But this still doesn't address a lot of problems for developers though. A "universal binary" is great, but when an AAA game is 50GB+, what use is that to mobile and tablet users?
The store is cloud based. It serves the client exactly what it need.
For example, even if you install a .net application from the store it will no longer give you the intermediate bytecode which would require your pc to have the latest .net CLR and compile at runtime. The store now compiles in the cloud for your pc and you already download the correct binary for the specific device you are on.
The same works for assets, the developer sets the device families and the user downloads only what is needed.
How do you optimise your games for each platform? The dev time for that doesn't suddenly reduce just because you only compile once rather than four times. Even on cutting edge tablets, you're effectively going to be playing a different version of Forza to the one on your Xbox. So why go through the impracticality of one app container at one price point?
Just like you would anywhere. UWP allows specific code for each platform, including low level cpu and memory access.
But, on the specifics of games, Ms has been testing for years now, tools and apis for the game to auto scale. Not just resolution and framerate. They have tools for scaling dynamically model quality, texture quality, effects quality, and so on. Of course, some of those requires pipeline changes so it might take a while, but as seen on Forza 6 Apex, Ms already has in place tools to set a target performance and let the game itself decide the quality of each setting considering how much headroom the system has at a given time.
Are Xbox/mobile users going to appreciate having to download large, updated apps over their capped data because you've patched PC code that they don't use?
Updates can be deployed separately.
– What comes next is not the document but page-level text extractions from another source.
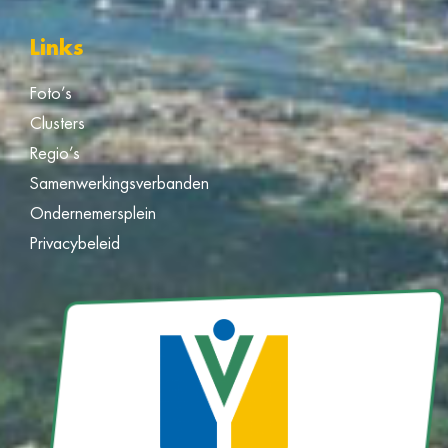
Links
Foto’s
Clusters
Regio’s
Samenwerkingsverbanden
Ondernemersplein
Privacybeleid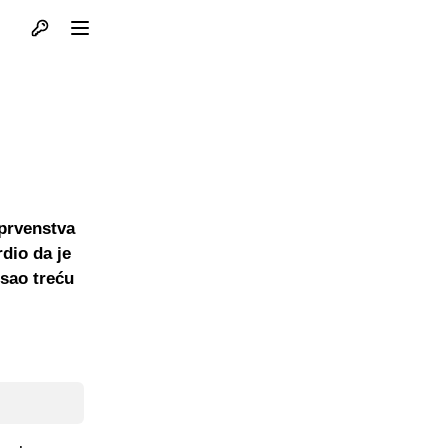
Otvori profil
Otvori meni
 prvenstva
dio da je
isao treću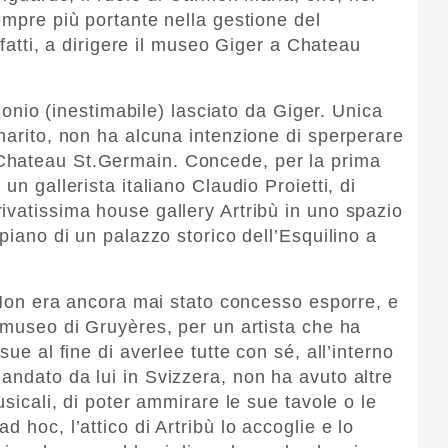
empre più portante nella gestione del
infatti, a dirigere il museo Giger a Chateau
rimonio (inestimabile) lasciato da Giger. Unica
 marito, non ha alcuna intenzione di sperperare
Chateau St.Germain. Concede, per la prima
un gallerista italiano Claudio Proietti, di
ivatissima house gallery Artribù in uno spazio
 piano di un palazzo storico dell’Esquilino a
. Non era ancora mai stato concesso esporre, e
l museo di Gruyères, per un artista che ha
sue al fine di averlee tutte con sé, all’interno
andato da lui in Svizzera, non ha avuto altre
usicali, di poter ammirare le sue tavole o le
 hoc, l’attico di Artribù lo accoglie e lo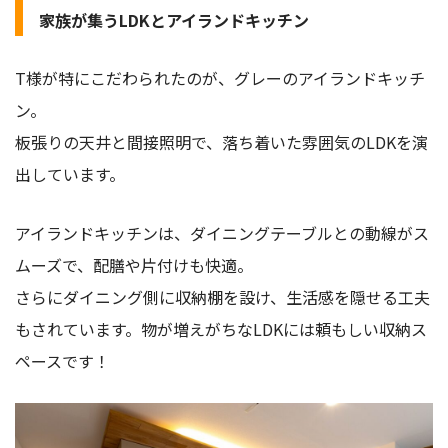
家族が集うLDKとアイランドキッチン
T様が特にこだわられたのが、グレーのアイランドキッチ
ン。
板張りの天井と間接照明で、落ち着いた雰囲気のLDKを演
出しています。
アイランドキッチンは、ダイニングテーブルとの動線がス
ムーズで、配膳や片付けも快適。
さらにダイニング側に収納棚を設け、生活感を隠せる工夫
もされています。物が増えがちなLDKには頼もしい収納ス
ペースです！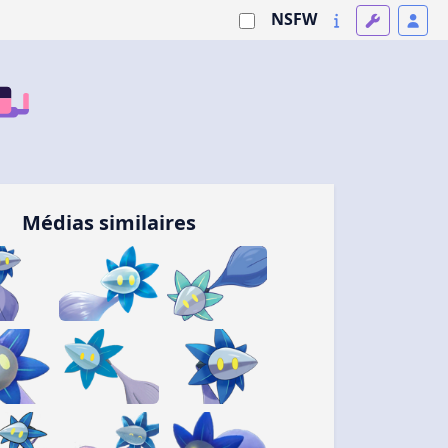
NSFW
Médias similaires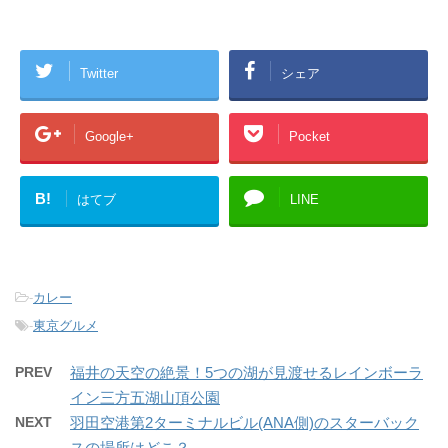
Twitter
シェア
Google+
Pocket
B!
はてブ
LINE
-
カレー
-
東京グルメ
PREV
福井の天空の絶景！5つの湖が見渡せるレインボーラ
イン三方五湖山頂公園
NEXT
羽田空港第2ターミナルビル(ANA側)のスターバック
スの場所はどこ？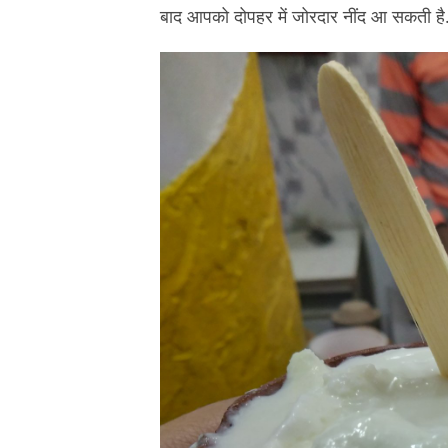
बाद आपको दोपहर में जोरदार नींद आ सकती है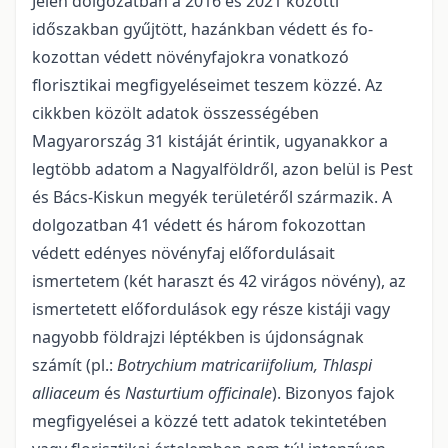
Jelen dolgozatban a 2016 és 2021 közötti
időszakban gyűjtött, hazánkban védett és fo­
kozottan védett növényfajokra vonatkozó
florisztikai megfigyeléseimet teszem közzé. Az
cikkben köz­ölt adatok összességében
Magyarország 31 kistáját érintik, ugyanakkor a
legtöbb adatom a Nagyalföld­ről, azon belül is Pest
és Bács-Kiskun megyék területéről származik. A
dolgozatban 41 védett és három foko­zottan
védett edényes növényfaj előfordulásait
ismertetem (két haraszt és 42 virágos növény), az
ismer­tetett előfordulások egy része kistáji vagy
nagyobb földrajzi léptékben is újdonságnak
számít (pl.:
Bot­rychium matricariifolium, Thlaspi
alliaceum
és
Nasturtium officinale
). Bizonyos fajok
megfigyelései a közzé tett adatok tekintetében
Both mobiles and apps are already doing so. Every once and a while Ms updates either the phone or the pc version of one of their bundled apps, and the update to the other platform takes a while because of known bugs.
In some cases like the photos app, the pc version currently has more editing tools, that are said to being ported to mobile but they are still working on performance and UI.
We've already seen Apple maintain two separate App Stores because even they understand, even with their walled gardens, one size fits all dev tools and shared architecture between iOS, tvOS, watchOS and macOS, that trying to tie desktop and mobile versions of programs into one app container just doesn't work on a practical level. Not least because both publishers and consumers have different price/feature/performance expectations on each platform.
That's what you got wrong. UWP is not one size fits all, that was winRT and Win8.
UWP and Win10 is all about understanding the underlying platform where your app is running and adapt to it, with very specific UI and logic if so is needed.
UWP is answering questions no developer or user was asking and even then many of those are only hypothetical answers. This is a world where PC gaming is ruled by traditional Win32 apps distributed by Valve, where 99% of mobile users are on Android and iOS and where more than half of console users are on PlayStation. Nothing UWP brings helps publishers address any of that so, truly, what is the point?
Wut? Plenty developers ask for unification of platforms. Win32 even is a result of such requests, because before that you had one programming model for desktop windows and another one for server. And for devices that demand is even higher. Just see the entire PDA/Mobile windows history. Or when apple first introduced the ipad, or even now on Android/Chrome OS.
And you are still wrong when you say there's no point, because one of the main drivers of uwp is to bring apps from other platforms easily to it. (And there's also work to bring uwp to those other platforms) while porting them to win32 basically means throwing everything away and starting over. But even if that was the case, there's the fact that developers that already develop win32 apps and games can continue to develop them as uwp and now gain more markets to explore almost for free.
But what you've described there is effectively two separate games. They have different art assets and there's no way you'd be able to bring all the logic from a console game directly to mobile even if they do share the same codebase.
Well, that's basically why uwp is needed.
You want to use a system shell? Very close api and code on both mobile and pc and console. Want to make a direct x call to render something? The same deal. Or receive player input? Connect to xbox Live? Play a sound? Access the storage?
Basically all common interactions are well, common. You can, and should have unique code for every platform, but that's usually low level optimizations and interface logic, both of which are usually a very small part of the codebase.